Thanks.  If that is the case then the cost basis will be close to what is reported on our tax bill.
TaxGuyBill
Level 9

We have converted our home that we lived in to rental property in 2016. We are in California on P. 13 so the values on our tax bill are low. Do we use fair market value?

I should also ask this:  Is your wife still alive?  Was it ONLY ever owned by you and/or your wife (or were there former spouses involved)?


Are you planning on selling the property in the next couple of years?  If not, be aware that you will no longer qualify for the $250,000 ($500,000 on a Joint tax return) tax exclusion when it is sold.
fredifizzx
New Member

We have converted our home that we lived in to rental property in 2016. We are in California on P. 13 so the values on our tax bill are low. Do we use fair market value?

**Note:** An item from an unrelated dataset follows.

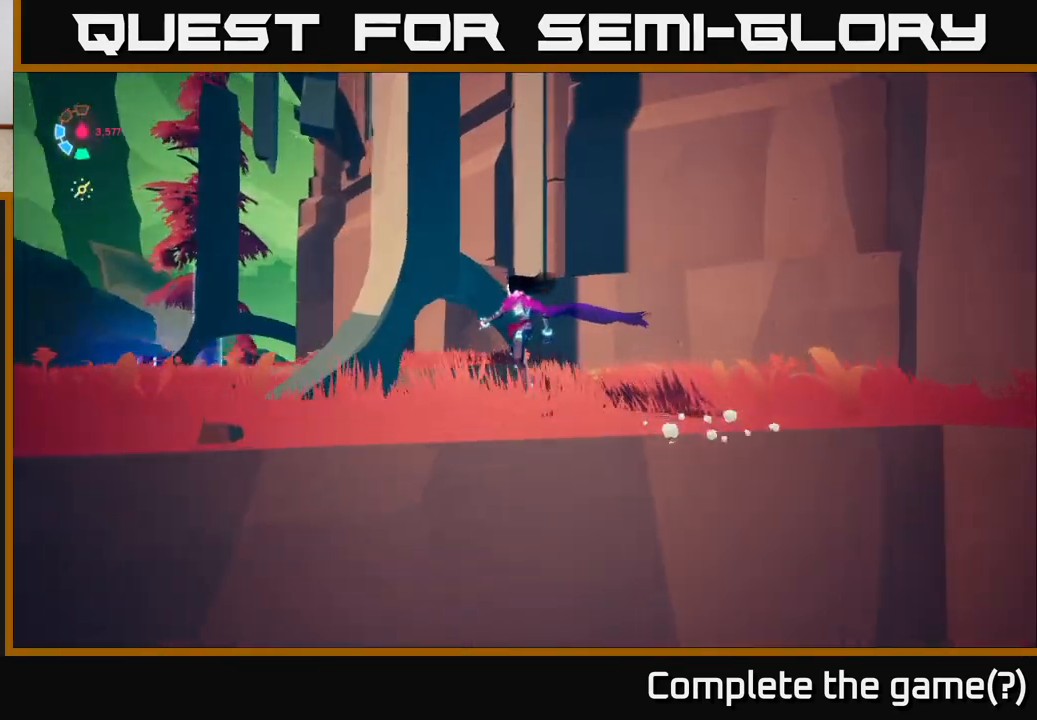
{"buttons": ["L1"], "left_stick": "center", "right_stick": "center", "events": [[50, "right_stick", "up"], [150, "right_stick", "up-right"], [350, "right_stick", "down-right"], [400, "right_stick", "center"]]}
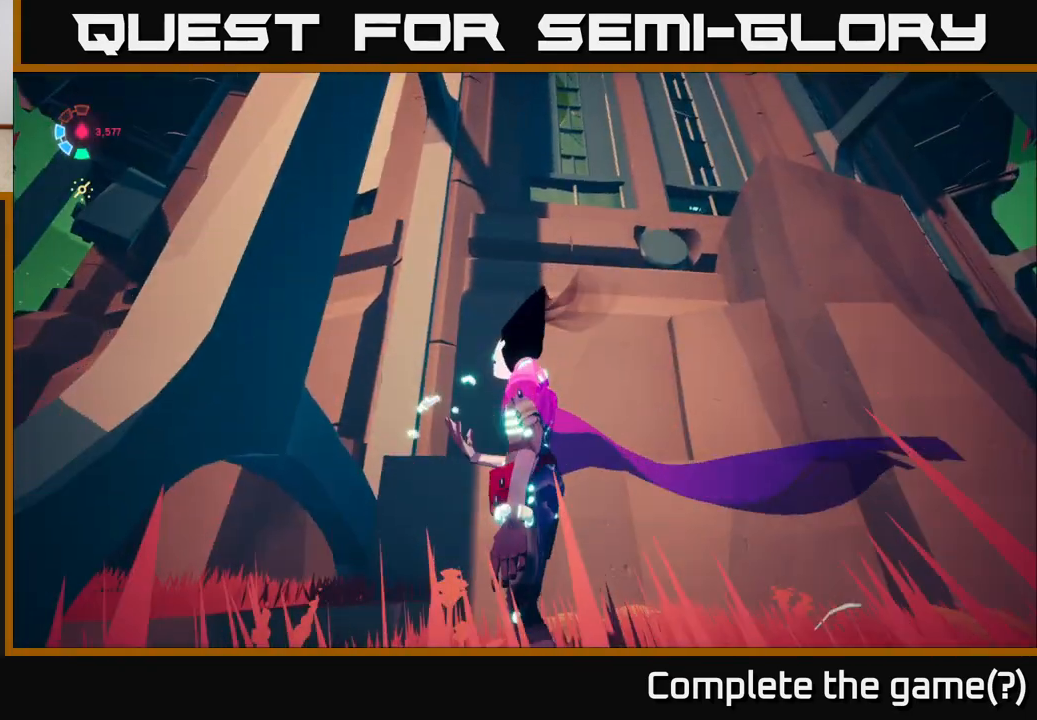
{"buttons": ["L1"], "left_stick": "center", "right_stick": "up-right", "events": [[400, "right_stick", "up-right"]]}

Wife is still alive.  She had a former spouse.  We were married in 1991 and we both have owned the house since then.  Was planning to sell but might just keep renting it as this looks like it might be a good way to reduce taxes.  We just bought another house in N. California that we now live in.
TaxGuyBill
Level 9

We have converted our home that we lived in to rental property in 2016. We are in California on P. 13 so the values on our tax bill are low. Do we use fair market value?

Did your wife get a divorce from her former spouse, or did the spouse die?  If he died, that changes things.
fredifizzx
New Member

We have converted our home that we lived in to rental property in 2016. We are in California on P. 13 so the values on our tax bill are low. Do we use fair market value?

Divorce.
TaxGuyBill
Level 9

We have converted our home that we lived in to rental property in 2016. We are in California on P. 13 so the values on our tax bill are low. Do we use fair market value?

Okay, then my original answer stands.
fredifizzx
New Member

We have converted our home that we lived in to rental property in 2016. We are in California on P. 13 so the values on our tax bill are low. Do we use fair market value?

Thanks again.  I'm just going to use what is reported on our property tax bill for cost basis.  It works out OK as we get a refund instead of having to pay.